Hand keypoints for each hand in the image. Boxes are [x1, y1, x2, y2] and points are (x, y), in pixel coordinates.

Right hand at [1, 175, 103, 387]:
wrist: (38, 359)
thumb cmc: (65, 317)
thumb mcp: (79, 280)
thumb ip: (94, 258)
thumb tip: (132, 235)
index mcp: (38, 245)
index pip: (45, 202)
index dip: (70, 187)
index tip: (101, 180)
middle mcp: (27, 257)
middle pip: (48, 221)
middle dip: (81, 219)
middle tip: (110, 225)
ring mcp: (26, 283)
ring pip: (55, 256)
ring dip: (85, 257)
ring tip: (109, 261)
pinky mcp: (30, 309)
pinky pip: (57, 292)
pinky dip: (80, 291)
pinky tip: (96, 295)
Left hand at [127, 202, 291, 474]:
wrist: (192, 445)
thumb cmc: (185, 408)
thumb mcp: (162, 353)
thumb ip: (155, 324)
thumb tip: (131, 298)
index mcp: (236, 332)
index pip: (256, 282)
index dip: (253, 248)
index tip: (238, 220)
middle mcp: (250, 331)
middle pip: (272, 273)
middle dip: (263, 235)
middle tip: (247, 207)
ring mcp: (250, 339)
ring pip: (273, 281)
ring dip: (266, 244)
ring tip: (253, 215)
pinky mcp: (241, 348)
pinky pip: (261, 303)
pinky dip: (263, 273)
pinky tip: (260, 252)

....

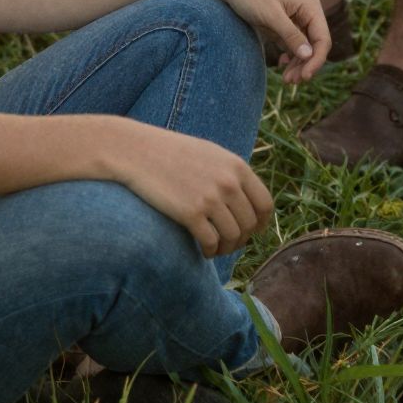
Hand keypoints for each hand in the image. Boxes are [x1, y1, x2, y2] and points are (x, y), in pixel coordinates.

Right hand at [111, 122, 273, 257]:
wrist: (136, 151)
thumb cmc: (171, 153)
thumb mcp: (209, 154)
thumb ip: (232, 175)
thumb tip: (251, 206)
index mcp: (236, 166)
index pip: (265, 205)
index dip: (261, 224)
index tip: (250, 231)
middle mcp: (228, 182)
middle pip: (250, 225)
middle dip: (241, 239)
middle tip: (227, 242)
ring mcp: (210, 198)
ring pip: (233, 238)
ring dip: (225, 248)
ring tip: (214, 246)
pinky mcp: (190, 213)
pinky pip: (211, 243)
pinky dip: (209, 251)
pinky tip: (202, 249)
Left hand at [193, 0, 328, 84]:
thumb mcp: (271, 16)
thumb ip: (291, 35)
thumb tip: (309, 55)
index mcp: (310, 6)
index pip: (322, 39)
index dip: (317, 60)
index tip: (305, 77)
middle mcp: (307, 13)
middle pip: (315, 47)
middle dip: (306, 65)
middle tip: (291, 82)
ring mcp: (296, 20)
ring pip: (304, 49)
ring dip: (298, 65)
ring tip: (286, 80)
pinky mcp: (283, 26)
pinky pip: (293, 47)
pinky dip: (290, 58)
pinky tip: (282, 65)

....

What you will do:
Lines of the material that contain the word "hand" are to be gathered.

Task answer:
Hand keypoints for each hand in the image. Boxes are [x1, y1, x2, y2] and points are (x, y), in pixel coordinates.
Right hand at [1, 175, 103, 387]:
Left hand at [127, 202, 291, 474]:
Hand keypoints for each hand in the image. Boxes are [x1, y1, x2, y2] and points are (x, y), in pixel coordinates.
Right hand at [111, 122, 273, 257]:
Left hand at [193, 0, 328, 84]:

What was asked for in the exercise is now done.